Even worse: we really should include the visible dependent stuff in the defunctionalization symbols, making something like forall b ~> forall a ~> a ~> b ~> a. Actually, maybe that point is moot, because (->) is to (~>) as forall is to foreach, and kind-level forall already means foreach.

But it looks like this is a no-go at least until with have top-level signatures. I wouldn't even try this before we have that.

[RyanGlScott]

One thing that may not be evident from the wall of text in https://github.com/goldfirere/singletons/issues/378#issue-399023570 is that fixing this issue can be divided into three relatively self-contained chunks:

1. Change singling to produce type signatures with correct type variable orders.
2. Change promotion to produce standalone kind signatures with correct type variable orders.
3. Make promotion/singling preserve visible type applications.

Chunk (2) depends on having standalone kind signatures, and chunk (3) depends on chunk (2). Chunk (1), on the other hand, is quite feasible to implement today. PR #408 knocks out chunk (1).

[RyanGlScott]

PR #432 knocked out chunk (2). Unfortunately, I don't think we're ready to tackle chunk (3) yet for various reasons:

1. Even after #432, there are still three two situations where singletons won't preserve the order of kind variables during promotion:

   • let- or where-bound functions won't be given SAKS. To give a particular example:

     f :: Bool
     f = let x = True
          g :: () -> Bool
          g _ = x
      in g ()

     The TH machinery will give the promoted F type family a SAK, but not the G type family.

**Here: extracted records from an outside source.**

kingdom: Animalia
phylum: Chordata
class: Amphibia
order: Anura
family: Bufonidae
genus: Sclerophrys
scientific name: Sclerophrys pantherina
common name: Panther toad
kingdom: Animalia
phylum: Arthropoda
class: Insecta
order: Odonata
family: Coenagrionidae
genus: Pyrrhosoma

See Note [No SAKs for let-decs with local variables] in D.S.Promote for an explanation.

   • Promoted class methods cannot be given SAKS. For example, this class:

     class C (b :: Type) where
     m :: forall a. a -> b -> a

     Is promoted like so:

     class PC (b :: Type) where
     type M (x :: a) (y :: b) :: a

     The order of the variables a and b are different between the type of m and the kind of M. See Note [Promoted class methods and kind variable ordering] in D.S.Promote.

   • EDIT: This is no longer the case after #446.

     Fully saturated defunctionalization symbols won't be given SAKS. For example, if you defunctionalize the Id type family, you'll generate two defunctionalization symbols:

     type IdSym0 :: forall a. a ~> a
     data IdSym0 f where ...
     
     type IdSym1 (x :: a) = Id x :: a

     Notice that unlike IdSym0, IdSym1 (the "fully saturated" defunctionalization symbol) does not have a SAK. This is because in general, giving fully saturated defunctionalization symbols SAKS can lead to kind errors. See Note [No SAKs for fully saturated defunctionalization symbols] in D.S.Promote.Defun for the sordid story.

2. EDIT: This is much less of an issue after https://github.com/goldfirere/singletons/pull/573.

   Even if we did generate exactly the right order of kind variables for all promoted declarations, there is an even larger issue: functions that make use of scoped type variables do not reliably promote. See #433. This is rather annoying since scoped type variables and TypeApplications are often used in tandem, such as in the following example (which is affected by #433):

   $(singletons [d|
    f :: forall a. a -> a
    f x = id @a x
    |])

These issues essentially boil down to limitations in the way type families work in GHC, and as a result, they are difficult to work around on singletons end. As a result, I am inclined to park this issue pending further developments on GHC's side. That is not to say that the work spent fixing chunks (1) and (2) was wasted. We can now use TypeApplications in manually written singletons code much more reliably than before, which is a huge win. I'm personally benefitting from this work, at the very least, and I imagine others will too.

[RyanGlScott]

See also #583, which describes the challenges in promoting invisible type patterns. Really, the challenges are the same as what is described above: because singletons-th cannot reliably guarantee the order of type variables in all situations, it is difficult to guarantee that promoting invisible type patterns will work in the general case.